The United States’ decision to restore diplomatic relations with Cuba is about as big a foreign policy shift as I think I’ve seen in my lifetime. It’s certainly the largest since I really started paying attention to these things at the turn of the century, it’s long overdue, and it’s the right move.
Our standoff with Cuba is one of the very last vestiges of the Cold War, which we won handily. Continuing to apply a policy that has outlived itself would be useless. Cuba and its embrace of Communism is in no way a threat to us. It’s regrettable that such a brutal regime has remained in power for so long, and I believe the administration should be using its leverage more to address human rights abuses - past and present - and do more to incentivize substantive change. Perhaps that can come with a discussion about ending the economic embargo, though that’s Congress’ realm and the team in charge up on the hill is only biding its time and trying to wait Obama out. Dysfunction serves them right now so don’t expect anything constructive from them on this issue.
I agree with the argument supporting the move: it’s difficult to get someone to change if you’re not willing to even talk to them. And I’m happy to know the Vatican, whose leader is one of the few global figures with the lionshare of moral authority these days, has been instrumental in facilitating this move. Yes, we could maintain the isolation approach. It’s worked insofar as decimating Cuba’s economy goes, but what has it done to really deter those in charge?
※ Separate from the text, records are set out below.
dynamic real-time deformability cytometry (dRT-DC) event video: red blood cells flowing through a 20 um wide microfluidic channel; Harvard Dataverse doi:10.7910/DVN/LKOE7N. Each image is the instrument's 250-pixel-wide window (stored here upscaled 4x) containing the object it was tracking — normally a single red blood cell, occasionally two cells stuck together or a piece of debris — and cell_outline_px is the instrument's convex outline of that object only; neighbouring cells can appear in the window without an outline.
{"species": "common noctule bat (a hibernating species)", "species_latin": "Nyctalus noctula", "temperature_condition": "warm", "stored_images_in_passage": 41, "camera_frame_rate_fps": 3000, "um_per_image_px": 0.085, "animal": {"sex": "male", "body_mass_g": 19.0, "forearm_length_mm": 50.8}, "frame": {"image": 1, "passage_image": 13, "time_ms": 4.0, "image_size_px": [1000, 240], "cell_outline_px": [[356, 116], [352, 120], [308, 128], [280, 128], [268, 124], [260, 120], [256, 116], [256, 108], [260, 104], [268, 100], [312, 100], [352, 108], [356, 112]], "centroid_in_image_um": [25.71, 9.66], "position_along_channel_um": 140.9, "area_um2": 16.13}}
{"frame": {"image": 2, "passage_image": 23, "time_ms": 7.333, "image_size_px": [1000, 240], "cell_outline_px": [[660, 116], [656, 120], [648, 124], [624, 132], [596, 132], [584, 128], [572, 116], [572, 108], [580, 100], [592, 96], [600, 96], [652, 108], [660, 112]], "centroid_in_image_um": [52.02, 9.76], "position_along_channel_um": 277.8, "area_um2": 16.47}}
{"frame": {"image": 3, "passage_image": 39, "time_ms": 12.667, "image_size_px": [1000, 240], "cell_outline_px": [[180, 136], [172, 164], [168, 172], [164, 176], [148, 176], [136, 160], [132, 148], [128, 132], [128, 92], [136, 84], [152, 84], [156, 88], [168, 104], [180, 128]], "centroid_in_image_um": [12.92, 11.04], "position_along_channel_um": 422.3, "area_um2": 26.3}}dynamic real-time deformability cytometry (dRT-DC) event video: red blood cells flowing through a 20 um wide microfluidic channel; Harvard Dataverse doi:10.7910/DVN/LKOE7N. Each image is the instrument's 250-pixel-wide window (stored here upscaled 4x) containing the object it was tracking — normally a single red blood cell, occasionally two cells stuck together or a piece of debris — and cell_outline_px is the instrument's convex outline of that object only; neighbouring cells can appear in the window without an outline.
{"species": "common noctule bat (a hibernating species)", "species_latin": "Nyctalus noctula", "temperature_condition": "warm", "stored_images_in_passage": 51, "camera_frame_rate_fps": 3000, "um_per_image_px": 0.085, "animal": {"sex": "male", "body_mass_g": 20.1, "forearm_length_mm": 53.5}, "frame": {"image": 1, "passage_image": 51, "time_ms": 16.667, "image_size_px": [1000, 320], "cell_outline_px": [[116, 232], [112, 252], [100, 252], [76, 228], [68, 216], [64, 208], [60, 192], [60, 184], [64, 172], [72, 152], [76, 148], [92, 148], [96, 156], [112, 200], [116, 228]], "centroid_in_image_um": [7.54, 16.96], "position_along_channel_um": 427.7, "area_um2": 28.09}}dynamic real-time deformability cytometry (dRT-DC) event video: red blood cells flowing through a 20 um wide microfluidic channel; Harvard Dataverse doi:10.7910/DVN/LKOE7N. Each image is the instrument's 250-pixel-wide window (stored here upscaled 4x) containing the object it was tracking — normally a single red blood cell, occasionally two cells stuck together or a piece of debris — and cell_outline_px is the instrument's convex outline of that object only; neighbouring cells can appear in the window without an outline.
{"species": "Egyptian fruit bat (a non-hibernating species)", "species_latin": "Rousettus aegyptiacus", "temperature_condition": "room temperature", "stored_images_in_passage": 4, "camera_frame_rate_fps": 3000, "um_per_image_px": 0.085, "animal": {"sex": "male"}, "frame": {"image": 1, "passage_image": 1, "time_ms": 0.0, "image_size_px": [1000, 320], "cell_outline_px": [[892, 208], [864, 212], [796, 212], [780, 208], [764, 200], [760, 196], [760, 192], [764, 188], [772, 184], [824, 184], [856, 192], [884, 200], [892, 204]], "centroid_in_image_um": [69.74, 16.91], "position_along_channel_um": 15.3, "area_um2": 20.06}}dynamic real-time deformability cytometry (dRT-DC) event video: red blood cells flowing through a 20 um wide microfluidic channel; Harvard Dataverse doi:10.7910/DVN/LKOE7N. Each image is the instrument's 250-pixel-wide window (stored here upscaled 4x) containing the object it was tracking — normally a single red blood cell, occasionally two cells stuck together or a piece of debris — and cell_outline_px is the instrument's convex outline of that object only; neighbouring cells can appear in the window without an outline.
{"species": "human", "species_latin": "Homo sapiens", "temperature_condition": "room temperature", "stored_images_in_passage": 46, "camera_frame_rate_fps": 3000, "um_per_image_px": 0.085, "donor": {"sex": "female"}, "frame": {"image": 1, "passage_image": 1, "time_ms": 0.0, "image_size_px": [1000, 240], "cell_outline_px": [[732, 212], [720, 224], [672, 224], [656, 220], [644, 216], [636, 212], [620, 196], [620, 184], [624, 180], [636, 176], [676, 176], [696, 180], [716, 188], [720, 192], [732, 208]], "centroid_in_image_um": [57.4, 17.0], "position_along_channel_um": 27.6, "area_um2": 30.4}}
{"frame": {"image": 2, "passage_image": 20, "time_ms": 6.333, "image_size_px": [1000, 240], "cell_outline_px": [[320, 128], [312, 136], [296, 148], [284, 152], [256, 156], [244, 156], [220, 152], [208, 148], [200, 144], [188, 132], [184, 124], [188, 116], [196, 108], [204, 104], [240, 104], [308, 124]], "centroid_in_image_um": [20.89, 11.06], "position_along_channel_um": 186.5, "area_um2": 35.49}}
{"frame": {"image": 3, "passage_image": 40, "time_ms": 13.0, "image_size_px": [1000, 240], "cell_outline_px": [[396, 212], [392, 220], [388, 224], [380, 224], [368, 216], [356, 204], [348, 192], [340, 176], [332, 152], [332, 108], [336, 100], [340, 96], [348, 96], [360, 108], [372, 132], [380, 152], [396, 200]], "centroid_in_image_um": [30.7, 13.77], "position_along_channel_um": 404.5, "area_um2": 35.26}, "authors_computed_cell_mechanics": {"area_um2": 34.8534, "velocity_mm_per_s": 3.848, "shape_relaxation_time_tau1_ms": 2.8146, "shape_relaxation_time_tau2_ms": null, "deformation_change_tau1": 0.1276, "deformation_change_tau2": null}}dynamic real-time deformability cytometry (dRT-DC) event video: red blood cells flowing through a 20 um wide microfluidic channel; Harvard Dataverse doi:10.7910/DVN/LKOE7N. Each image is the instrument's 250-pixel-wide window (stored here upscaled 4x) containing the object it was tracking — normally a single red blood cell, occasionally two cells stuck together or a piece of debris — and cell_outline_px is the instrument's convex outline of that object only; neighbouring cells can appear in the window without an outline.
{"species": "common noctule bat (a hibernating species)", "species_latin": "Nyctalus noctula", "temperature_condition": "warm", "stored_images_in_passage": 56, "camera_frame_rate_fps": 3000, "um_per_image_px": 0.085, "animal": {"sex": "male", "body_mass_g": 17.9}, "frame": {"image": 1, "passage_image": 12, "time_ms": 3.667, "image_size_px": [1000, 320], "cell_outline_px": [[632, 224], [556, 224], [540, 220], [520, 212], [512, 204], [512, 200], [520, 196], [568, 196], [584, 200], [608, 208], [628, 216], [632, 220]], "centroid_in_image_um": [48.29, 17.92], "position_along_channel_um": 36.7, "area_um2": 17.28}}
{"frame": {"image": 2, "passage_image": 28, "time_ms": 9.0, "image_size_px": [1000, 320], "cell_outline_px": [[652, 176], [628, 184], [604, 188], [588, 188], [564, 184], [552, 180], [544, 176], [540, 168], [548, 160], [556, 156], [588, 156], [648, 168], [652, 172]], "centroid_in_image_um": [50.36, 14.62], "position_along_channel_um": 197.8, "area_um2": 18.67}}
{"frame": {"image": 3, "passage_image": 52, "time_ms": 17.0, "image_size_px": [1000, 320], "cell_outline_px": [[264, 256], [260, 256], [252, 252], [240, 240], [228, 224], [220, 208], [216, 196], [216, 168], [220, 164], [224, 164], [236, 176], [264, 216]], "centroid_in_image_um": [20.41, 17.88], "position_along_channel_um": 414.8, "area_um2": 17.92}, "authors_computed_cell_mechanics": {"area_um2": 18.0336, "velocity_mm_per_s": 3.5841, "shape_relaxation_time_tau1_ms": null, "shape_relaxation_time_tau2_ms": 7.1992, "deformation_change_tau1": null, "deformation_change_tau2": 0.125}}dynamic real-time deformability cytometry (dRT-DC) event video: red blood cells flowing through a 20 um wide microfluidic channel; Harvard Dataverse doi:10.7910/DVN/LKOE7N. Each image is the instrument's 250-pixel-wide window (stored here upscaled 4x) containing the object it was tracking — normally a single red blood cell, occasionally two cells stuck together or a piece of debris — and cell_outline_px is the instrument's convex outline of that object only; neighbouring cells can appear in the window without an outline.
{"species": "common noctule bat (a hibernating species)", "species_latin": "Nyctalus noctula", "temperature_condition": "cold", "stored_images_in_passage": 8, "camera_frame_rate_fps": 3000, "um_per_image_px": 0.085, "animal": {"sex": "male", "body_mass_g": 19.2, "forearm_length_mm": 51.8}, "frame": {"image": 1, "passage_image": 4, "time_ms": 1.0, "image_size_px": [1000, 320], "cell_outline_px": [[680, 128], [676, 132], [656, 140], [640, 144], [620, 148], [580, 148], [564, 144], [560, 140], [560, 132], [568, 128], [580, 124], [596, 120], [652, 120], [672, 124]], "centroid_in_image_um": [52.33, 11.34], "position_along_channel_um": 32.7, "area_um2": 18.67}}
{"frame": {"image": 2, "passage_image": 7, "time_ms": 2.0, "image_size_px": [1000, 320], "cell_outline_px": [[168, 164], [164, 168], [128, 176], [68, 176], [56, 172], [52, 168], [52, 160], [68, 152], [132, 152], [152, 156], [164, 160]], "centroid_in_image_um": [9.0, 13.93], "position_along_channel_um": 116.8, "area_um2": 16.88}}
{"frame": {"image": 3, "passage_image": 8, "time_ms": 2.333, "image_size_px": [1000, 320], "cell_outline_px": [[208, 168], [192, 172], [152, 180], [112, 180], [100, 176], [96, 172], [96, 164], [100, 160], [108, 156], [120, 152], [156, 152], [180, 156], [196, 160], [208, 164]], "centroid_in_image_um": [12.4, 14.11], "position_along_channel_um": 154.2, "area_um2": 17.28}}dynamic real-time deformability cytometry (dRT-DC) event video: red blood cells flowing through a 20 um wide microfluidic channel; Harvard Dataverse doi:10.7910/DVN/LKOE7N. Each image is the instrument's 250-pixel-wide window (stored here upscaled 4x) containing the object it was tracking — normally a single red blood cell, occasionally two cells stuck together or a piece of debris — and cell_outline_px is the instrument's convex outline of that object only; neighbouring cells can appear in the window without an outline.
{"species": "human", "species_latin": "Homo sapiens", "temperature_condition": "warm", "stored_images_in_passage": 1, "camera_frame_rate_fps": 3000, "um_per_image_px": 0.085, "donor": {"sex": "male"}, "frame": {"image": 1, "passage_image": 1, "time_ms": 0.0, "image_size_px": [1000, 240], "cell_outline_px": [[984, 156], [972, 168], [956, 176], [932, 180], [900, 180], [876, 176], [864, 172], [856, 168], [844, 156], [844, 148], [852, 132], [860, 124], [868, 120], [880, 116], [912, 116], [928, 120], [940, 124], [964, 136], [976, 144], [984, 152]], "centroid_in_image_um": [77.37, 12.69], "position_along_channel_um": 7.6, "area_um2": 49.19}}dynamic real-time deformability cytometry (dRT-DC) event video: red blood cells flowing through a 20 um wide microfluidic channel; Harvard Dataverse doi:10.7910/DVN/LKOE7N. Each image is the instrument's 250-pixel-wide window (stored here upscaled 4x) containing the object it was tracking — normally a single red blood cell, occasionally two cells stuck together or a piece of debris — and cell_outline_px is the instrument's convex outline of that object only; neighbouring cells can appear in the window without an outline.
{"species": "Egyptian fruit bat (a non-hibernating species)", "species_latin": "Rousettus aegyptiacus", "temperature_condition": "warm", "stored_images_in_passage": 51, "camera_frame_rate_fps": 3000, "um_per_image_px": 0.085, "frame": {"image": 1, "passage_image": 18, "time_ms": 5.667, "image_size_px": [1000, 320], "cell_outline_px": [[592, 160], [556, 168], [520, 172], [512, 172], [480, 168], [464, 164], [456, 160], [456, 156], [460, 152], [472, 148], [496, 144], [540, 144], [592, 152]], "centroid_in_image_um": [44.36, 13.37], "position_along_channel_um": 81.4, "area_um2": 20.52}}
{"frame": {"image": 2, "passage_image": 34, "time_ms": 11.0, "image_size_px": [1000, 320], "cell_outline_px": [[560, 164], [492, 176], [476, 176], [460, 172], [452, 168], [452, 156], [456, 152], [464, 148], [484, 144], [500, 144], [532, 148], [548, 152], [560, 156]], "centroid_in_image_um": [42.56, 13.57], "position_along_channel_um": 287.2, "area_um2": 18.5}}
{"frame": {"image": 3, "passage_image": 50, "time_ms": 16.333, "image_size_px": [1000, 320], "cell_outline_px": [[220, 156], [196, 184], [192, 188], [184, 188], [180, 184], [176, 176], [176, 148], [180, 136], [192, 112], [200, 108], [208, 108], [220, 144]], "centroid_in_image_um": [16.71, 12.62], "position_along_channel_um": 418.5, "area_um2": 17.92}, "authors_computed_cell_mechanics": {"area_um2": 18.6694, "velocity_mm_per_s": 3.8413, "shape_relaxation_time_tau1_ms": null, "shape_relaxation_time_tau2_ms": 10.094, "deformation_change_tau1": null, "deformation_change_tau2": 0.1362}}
We’ve tried to keep others from doing business there and in a large way it has worked, but it hasn’t stopped everyone completely. Plenty of Western Hemisphere countries trade goods and services with Cuban, and China is getting more and more involved there. What does it benefit us to continue “punishing” Cuba while China increase its influence in our backyard?
Both sides stand to gain by this move and appear to have little to lose. Saying things will get worse in Cuba is like saying zero is less than one. Besides, regular diplomatic contact increases the ability to lean on them regarding human rights issues and improving the lives of Cuban citizens. The more the situation begins to improve between the two countries, the more Cuba has to lose and the more leverage the US has to work with.
But let’s come back to the issue of human rights abuses. I think the administration is not paying as much attention to it as it could, and that’s unfortunate. It allows reactionary critics - largely vocal because they likely benefit from the status quo in some form or another - to control the narrative. I agree the Cuban government seriously needs to be held to account for its egregious offenses, but for all the outrage being leveled against Cuba for its offenses, those same voices are awfully silent regarding China, a communist regime with a long history of jailing political dissidents and other human rights offenses. If critics of the administration’s policy shift (mostly of whom are Congressional Republicans) are serious about reforms in Cuba, it should attached change to a gradual lifting of the embargo. This will give it the leverage it needs to control the situation and, as the situation improves, strengthen more grass roots citizen engagement there.
There is an adage, often attributed to Einstein, that insanity is continuing to do the same thing over and over and expecting different results. That’s a good way to look at our approach to Cuba since the end of the Cold War and the collapse of Cuba’s last real patron, the Soviet Union. There is no logical reason to maintain a policy long after it has more-than-run-its-course and gets us nowhere. The issue may be nearly sixty years old, but that does mean our approach to it needs to be a sixty year old one too.